Die Konradsburg ist eine Burgruine und ehemaliges Kloster auf einem Hügel bei Falkenstein/Harz in Sachsen-Anhalt. Erhalten geblieben sind vor allem eine romanische Krypta mit Gewölben und Säulen sowie Mauerreste der übrigen Klostergebäude.
Die erste urkundliche Erwähnung der Anlage stammt aus dem Jahr 1021, als sie als Burg zur Sicherung der Region diente. Nachdem die Herrschaft um 1120 auf eine neue Burg umzog, wurde der Hügel zu einem Kloster umgewandelt, das mehrere Jahrhunderte lang bestand.
Die Konradsburg war im Mittelalter ein Ort, an dem Frauen in einer klösterlichen Gemeinschaft lebten und arbeiteten. Die erhaltene Krypta mit ihren verzierten Säulen gibt heute noch einen Eindruck davon, wie dieser Alltag aussah.
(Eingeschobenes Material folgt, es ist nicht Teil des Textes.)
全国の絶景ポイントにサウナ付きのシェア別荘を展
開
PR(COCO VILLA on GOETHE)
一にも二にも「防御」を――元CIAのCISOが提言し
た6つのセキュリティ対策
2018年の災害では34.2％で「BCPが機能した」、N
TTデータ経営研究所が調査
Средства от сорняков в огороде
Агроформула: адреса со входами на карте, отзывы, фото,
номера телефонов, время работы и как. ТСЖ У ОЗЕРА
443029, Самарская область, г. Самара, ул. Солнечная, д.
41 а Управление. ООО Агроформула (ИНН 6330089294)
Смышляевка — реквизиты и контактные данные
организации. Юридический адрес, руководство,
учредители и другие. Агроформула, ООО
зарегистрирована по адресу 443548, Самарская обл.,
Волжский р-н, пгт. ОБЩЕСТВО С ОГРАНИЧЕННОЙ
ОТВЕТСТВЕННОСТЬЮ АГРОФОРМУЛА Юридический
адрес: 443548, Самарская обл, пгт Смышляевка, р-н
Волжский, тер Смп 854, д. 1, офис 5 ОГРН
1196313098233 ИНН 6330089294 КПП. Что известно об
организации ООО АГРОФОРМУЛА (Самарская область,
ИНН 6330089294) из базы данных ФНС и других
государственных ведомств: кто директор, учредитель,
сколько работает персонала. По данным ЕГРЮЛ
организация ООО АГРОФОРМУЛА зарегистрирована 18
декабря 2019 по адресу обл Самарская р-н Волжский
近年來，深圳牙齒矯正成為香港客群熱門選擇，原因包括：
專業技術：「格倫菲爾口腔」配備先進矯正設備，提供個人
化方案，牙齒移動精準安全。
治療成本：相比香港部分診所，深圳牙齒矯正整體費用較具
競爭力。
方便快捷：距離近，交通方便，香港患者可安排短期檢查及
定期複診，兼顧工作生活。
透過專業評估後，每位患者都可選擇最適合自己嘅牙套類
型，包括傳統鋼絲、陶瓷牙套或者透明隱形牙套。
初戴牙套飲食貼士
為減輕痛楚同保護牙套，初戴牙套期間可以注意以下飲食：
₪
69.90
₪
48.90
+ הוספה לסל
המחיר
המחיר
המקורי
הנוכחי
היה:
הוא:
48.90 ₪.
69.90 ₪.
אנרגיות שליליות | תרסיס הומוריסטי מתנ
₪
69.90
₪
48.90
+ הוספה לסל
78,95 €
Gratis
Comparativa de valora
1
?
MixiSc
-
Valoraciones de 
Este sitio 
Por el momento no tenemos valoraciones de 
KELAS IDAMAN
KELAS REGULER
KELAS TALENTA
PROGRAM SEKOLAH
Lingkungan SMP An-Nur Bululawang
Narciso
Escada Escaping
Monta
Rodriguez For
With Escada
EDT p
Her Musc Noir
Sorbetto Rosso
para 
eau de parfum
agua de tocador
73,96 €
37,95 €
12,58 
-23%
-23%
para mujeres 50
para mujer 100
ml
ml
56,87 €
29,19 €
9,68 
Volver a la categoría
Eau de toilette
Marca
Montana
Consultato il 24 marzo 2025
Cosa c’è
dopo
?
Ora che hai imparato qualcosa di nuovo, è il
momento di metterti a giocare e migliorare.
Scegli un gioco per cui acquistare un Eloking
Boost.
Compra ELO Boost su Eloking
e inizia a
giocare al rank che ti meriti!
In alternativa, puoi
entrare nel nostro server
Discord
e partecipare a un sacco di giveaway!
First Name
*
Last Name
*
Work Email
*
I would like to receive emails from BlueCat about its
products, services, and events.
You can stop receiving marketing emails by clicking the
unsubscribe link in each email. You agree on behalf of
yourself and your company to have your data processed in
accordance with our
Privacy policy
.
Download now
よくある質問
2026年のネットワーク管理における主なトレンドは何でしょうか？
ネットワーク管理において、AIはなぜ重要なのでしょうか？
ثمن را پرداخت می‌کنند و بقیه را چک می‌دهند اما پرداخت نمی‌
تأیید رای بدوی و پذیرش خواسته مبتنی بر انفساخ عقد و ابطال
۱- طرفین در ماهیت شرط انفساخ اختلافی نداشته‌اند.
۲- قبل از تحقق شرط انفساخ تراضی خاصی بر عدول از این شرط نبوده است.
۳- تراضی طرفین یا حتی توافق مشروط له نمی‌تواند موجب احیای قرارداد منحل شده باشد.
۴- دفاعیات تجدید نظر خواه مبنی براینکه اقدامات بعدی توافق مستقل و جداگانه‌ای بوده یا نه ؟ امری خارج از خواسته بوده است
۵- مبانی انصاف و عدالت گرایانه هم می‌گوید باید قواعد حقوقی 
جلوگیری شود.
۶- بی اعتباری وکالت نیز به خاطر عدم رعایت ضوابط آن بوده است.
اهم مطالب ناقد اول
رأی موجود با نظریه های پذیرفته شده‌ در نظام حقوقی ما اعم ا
Das Gelände lässt sich gut zu Fuss erkunden, die Wege zwischen den Ruinen und der Krypta sind übersichtlich. In der Nähe gibt es ein Café, sodass man die Besichtigung nach einer Pause fortsetzen kann.
Auf dem Gelände befindet sich ein mittelalterlicher Brunnen, der tief in den Hügel hinabführt und zeigt, wie aufwendig die Wasserversorgung für eine abgelegene Gemeinschaft gelöst werden musste. Dieser unterirdische Schacht ist einer der am wenigsten beachteten Teile der Anlage, obwohl er handwerklich bemerkenswert ist.